A pair of British amateur archaeologists believe they have found the hidden source of a Roman aqueduct 1,900 years after it was inaugurated by the Emperor Trajan. The underground spring lies behind a concealed door beneath an abandoned 13th century church on the shores of Lake Bracciano, 35 miles north of Rome.
Exploration of the site has shown that water percolating through volcanic bedrock was collected in underground grottoes and chambers and fed into a subterranean aqueduct, the Aqua Traiana, which took it all the way to the imperial capital.
Centuries later, it provided water for the very first Vatican, after Rome began to convert to Christianity under the Emperor Constantine.
The underground complex, which is entangled with the roots of huge fig trees, was discovered by father and son documentary makers Edward and Michael O’Neill, who stumbled on it while researching the history of Rome’s ancient aqueducts.
They recruited a leading authority on Roman hydro-engineering, Prof Lorenzo Quilici from Bologna University, who confirmed that the structure was Roman, rather than medieval as had long been believed. Using long iron ladders to descend into the bowels of the sophisticated system, they found that the bricks comprising the aqueduct’s walls are laid in a diamond shape known as “opus reticulatum” – a distinctive Roman style of engineering.
Ancient Roman Aqueducts
An aqueduct is a water supply or navigable channel constructed to convey water. The Romans constructed aqueducts to bring a constant flow of water from distant sources into cities and towns, supplying public baths, latrines, fountains and private households. Aqueducts moved water through gravity alone, along a slight downward gradient within conduits of stone, brick or concrete. Most were buried beneath the ground, and followed its contours; obstructing peaks were circumvented or less often, tunneled through. Where valleys or lowlands intervened, the conduit was carried on bridgework, or its contents fed into high-pressure lead, ceramic or stone pipes and siphoned across. Most aqueduct systems included sedimentation tanks, sluices and distribution tanks to regulate the supply at need. (Source: http://www.crystalinks.com/romeaqueducts.html)
The underground labyrinth of galleries has remained almost unknown to archaeologists because for hundreds of years it was full of water. It was only when modern bore pumps started directing the supply to the nearby town of Bracciano that the water level dropped dramatically and the subterranean complex became accessible.
The vaulted ceiling was decorated with a rare type of paint known as Egyptian Blue, which led the O’Neills to speculate that the grotto was a Roman nymphaeum – a sacred place believed to be inhabited by water gods.
“The paint was very expensive to make, but it was painted all over the walls, which suggests an imperial link,” said Mr O’Neill.

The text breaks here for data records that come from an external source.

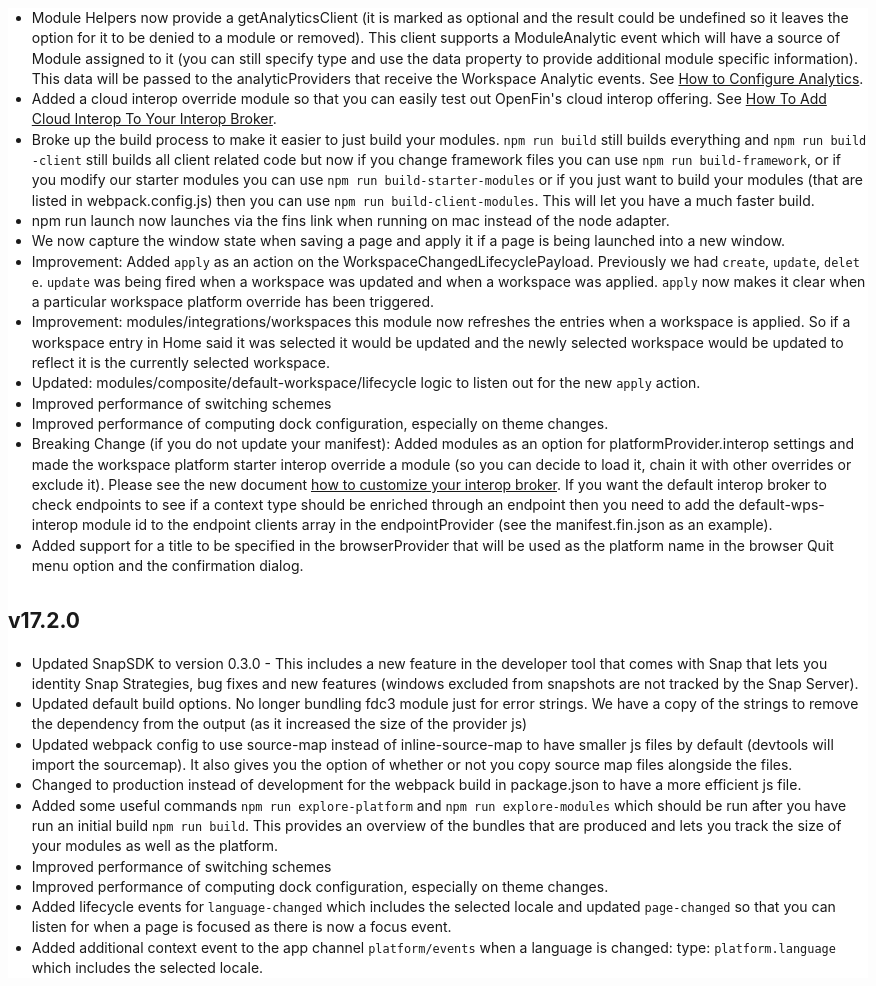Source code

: - Module Helpers now provide a getAnalyticsClient (it is marked as optional and the result could be undefined so it leaves the option for it to be denied to a module or removed). This client supports a ModuleAnalytic event which will have a source of Module assigned to it (you can still specify type and use the data property to provide additional module specific information). This data will be passed to the analyticProviders that receive the Workspace Analytic events. See [How to Configure Analytics](./docs/how-to-configure-analytics.md).
- Added a cloud interop override module so that you can easily test out OpenFin's cloud interop offering. See [How To Add Cloud Interop To Your Interop Broker](./docs/how-to-add-cloud-interop-to-your-interop-broker.md).
- Broke up the build process to make it easier to just build your modules. `npm run build` still builds everything and `npm run build-client` still builds all client related code but now if you change framework files you can use `npm run build-framework`, or if you modify our starter modules you can use `npm run build-starter-modules` or if you just want to build your modules (that are listed in webpack.config.js) then you can use `npm run build-client-modules`. This will let you have a much faster build.
- npm run launch now launches via the fins link when running on mac instead of the node adapter.
- We now capture the window state when saving a page and apply it if a page is being launched into a new window.
- Improvement: Added `apply` as an action on the WorkspaceChangedLifecyclePayload. Previously we had `create`, `update`, `delete`. `update` was being fired when a workspace was updated and when a workspace was applied. `apply` now makes it clear when a particular workspace platform override has been triggered.
- Improvement: modules/integrations/workspaces this module now refreshes the entries when a workspace is applied. So if a workspace entry in Home said it was selected it would be updated and the newly selected workspace would be updated to reflect it is the currently selected workspace.
- Updated: modules/composite/default-workspace/lifecycle logic to listen out for the new `apply` action.
- Improved performance of switching schemes
- Improved performance of computing dock configuration, especially on theme changes.
- Breaking Change (if you do not update your manifest): Added modules as an option for platformProvider.interop settings and made the workspace platform starter interop override a module (so you can decide to load it, chain it with other overrides or exclude it). Please see the new document [how to customize your interop broker](./docs/how-to-customize-your-interop-broker.md). If you want the default interop broker to check endpoints to see if a context type should be enriched through an endpoint then you need to add the default-wps-interop module id to the endpoint clients array in the endpointProvider (see the manifest.fin.json as an example).
- Added support for a title to be specified in the browserProvider that will be used as the platform name in the browser Quit menu option and the confirmation dialog.

## v17.2.0

- Updated SnapSDK to version 0.3.0 - This includes a new feature in the developer tool that comes with Snap that lets you identity Snap Strategies, bug fixes and new features (windows excluded from snapshots are not tracked by the Snap Server).
- Updated default build options. No longer bundling fdc3 module just for error strings. We have a copy of the strings to remove the dependency from the output (as it increased the size of the provider js)
- Updated webpack config to use source-map instead of inline-source-map to have smaller js files by default (devtools will import the sourcemap). It also gives you the option of whether or not you copy source map files alongside the files.
- Changed to production instead of development for the webpack build in package.json to have a more efficient js file.
- Added some useful commands `npm run explore-platform` and `npm run explore-modules` which should be run after you have run an initial build `npm run build`. This provides an overview of the bundles that are produced and lets you track the size of your modules as well as the platform.
- Improved performance of switching schemes
- Improved performance of computing dock configuration, especially on theme changes.
- Added lifecycle events for `language-changed` which includes the selected locale and updated `page-changed` so that you can listen for when a page is focused as there is now a focus event.
- Added additional context event to the app channel `platform/events` when a language is changed: type: `platform.language` which includes the selected locale.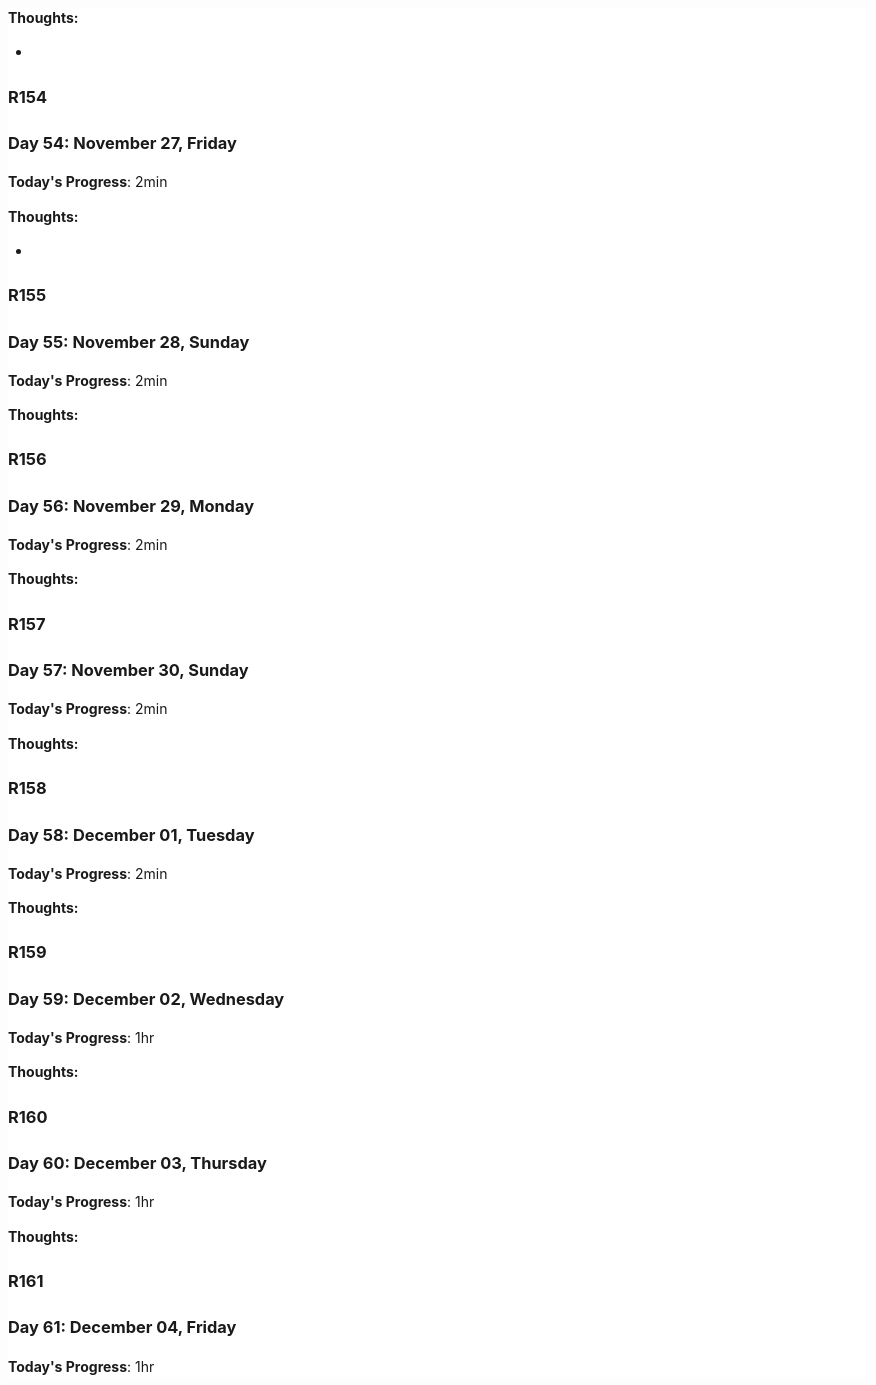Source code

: **Thoughts:**

-

### R154
### Day 54: November 27, Friday
**Today's Progress**: 2min

**Thoughts:**

-

### R155
### Day 55: November 28, Sunday
**Today's Progress**: 2min

**Thoughts:**

### R156
### Day 56: November 29, Monday
**Today's Progress**: 2min

**Thoughts:**

### R157
### Day 57: November 30, Sunday
**Today's Progress**: 2min

**Thoughts:**

### R158
### Day 58: December 01, Tuesday
**Today's Progress**: 2min

**Thoughts:**

### R159
### Day 59: December 02, Wednesday
**Today's Progress**: 1hr

**Thoughts:**

### R160
### Day 60: December 03, Thursday
**Today's Progress**: 1hr

**Thoughts:**

### R161
### Day 61: December 04, Friday
**Today's Progress**: 1hr
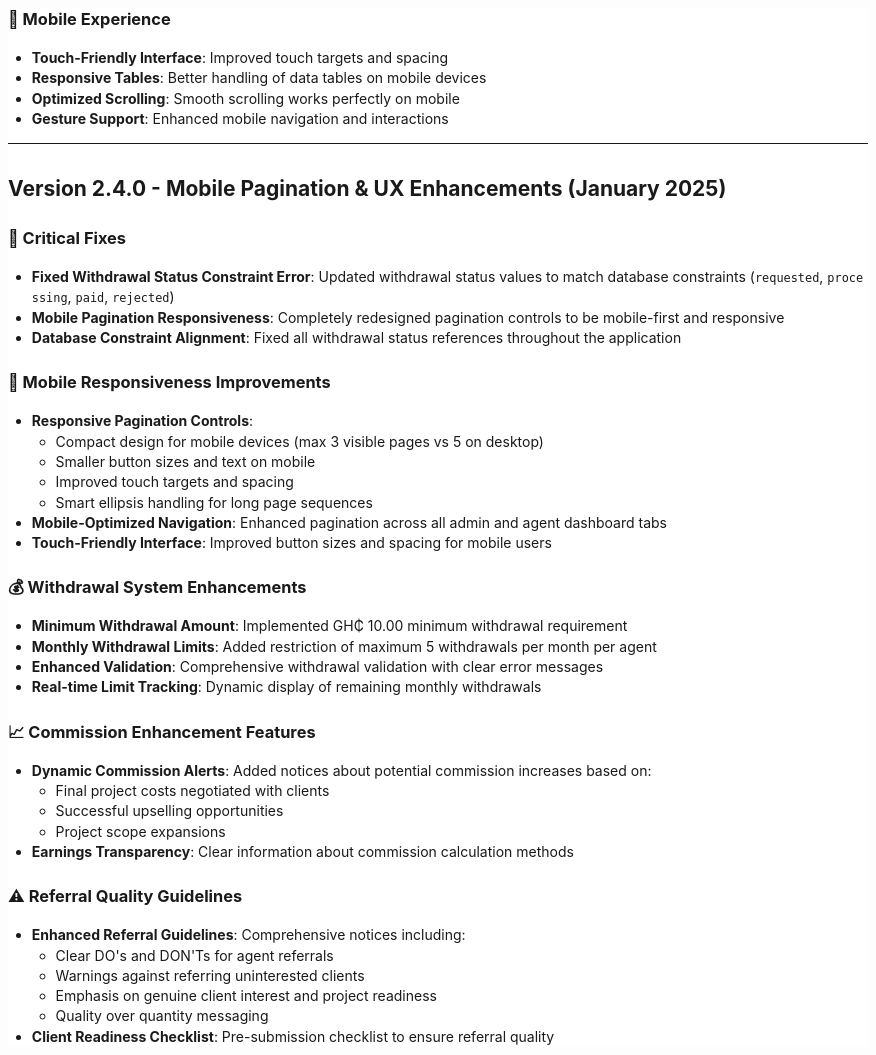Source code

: ### 📱 Mobile Experience
- **Touch-Friendly Interface**: Improved touch targets and spacing
- **Responsive Tables**: Better handling of data tables on mobile devices
- **Optimized Scrolling**: Smooth scrolling works perfectly on mobile
- **Gesture Support**: Enhanced mobile navigation and interactions

---

## Version 2.4.0 - Mobile Pagination & UX Enhancements (January 2025)

### 🔧 Critical Fixes
- **Fixed Withdrawal Status Constraint Error**: Updated withdrawal status values to match database constraints (`requested`, `processing`, `paid`, `rejected`)
- **Mobile Pagination Responsiveness**: Completely redesigned pagination controls to be mobile-first and responsive
- **Database Constraint Alignment**: Fixed all withdrawal status references throughout the application

### 📱 Mobile Responsiveness Improvements
- **Responsive Pagination Controls**: 
  - Compact design for mobile devices (max 3 visible pages vs 5 on desktop)
  - Smaller button sizes and text on mobile
  - Improved touch targets and spacing
  - Smart ellipsis handling for long page sequences
- **Mobile-Optimized Navigation**: Enhanced pagination across all admin and agent dashboard tabs
- **Touch-Friendly Interface**: Improved button sizes and spacing for mobile users

### 💰 Withdrawal System Enhancements
- **Minimum Withdrawal Amount**: Implemented GH₵ 10.00 minimum withdrawal requirement
- **Monthly Withdrawal Limits**: Added restriction of maximum 5 withdrawals per month per agent
- **Enhanced Validation**: Comprehensive withdrawal validation with clear error messages
- **Real-time Limit Tracking**: Dynamic display of remaining monthly withdrawals

### 📈 Commission Enhancement Features
- **Dynamic Commission Alerts**: Added notices about potential commission increases based on:
  - Final project costs negotiated with clients
  - Successful upselling opportunities
  - Project scope expansions
- **Earnings Transparency**: Clear information about commission calculation methods

### ⚠️ Referral Quality Guidelines
- **Enhanced Referral Guidelines**: Comprehensive notices including:
  - Clear DO's and DON'Ts for agent referrals
  - Warnings against referring uninterested clients
  - Emphasis on genuine client interest and project readiness
  - Quality over quantity messaging
- **Client Readiness Checklist**: Pre-submission checklist to ensure referral quality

It may even have been inaugurated by Trajan himself in AD 109. Historical records show that the emperor may have been in the area on June 24 of that year.
By coincidence, the O’Neills first explored the aqueduct on June 24 2009 – exactly 1,900 years later.
A coin minted during Trajan’s reign commemorates the opening of the aqueduct, the documentary makers believe.
Image Courtesy: http://aqueducthunter.com/trajan2.html
It depicts a river god holding an urn and a reed – traditionally symbols of a spring – and reclining in what looks like a cave, over what may be the representation of a tunnel.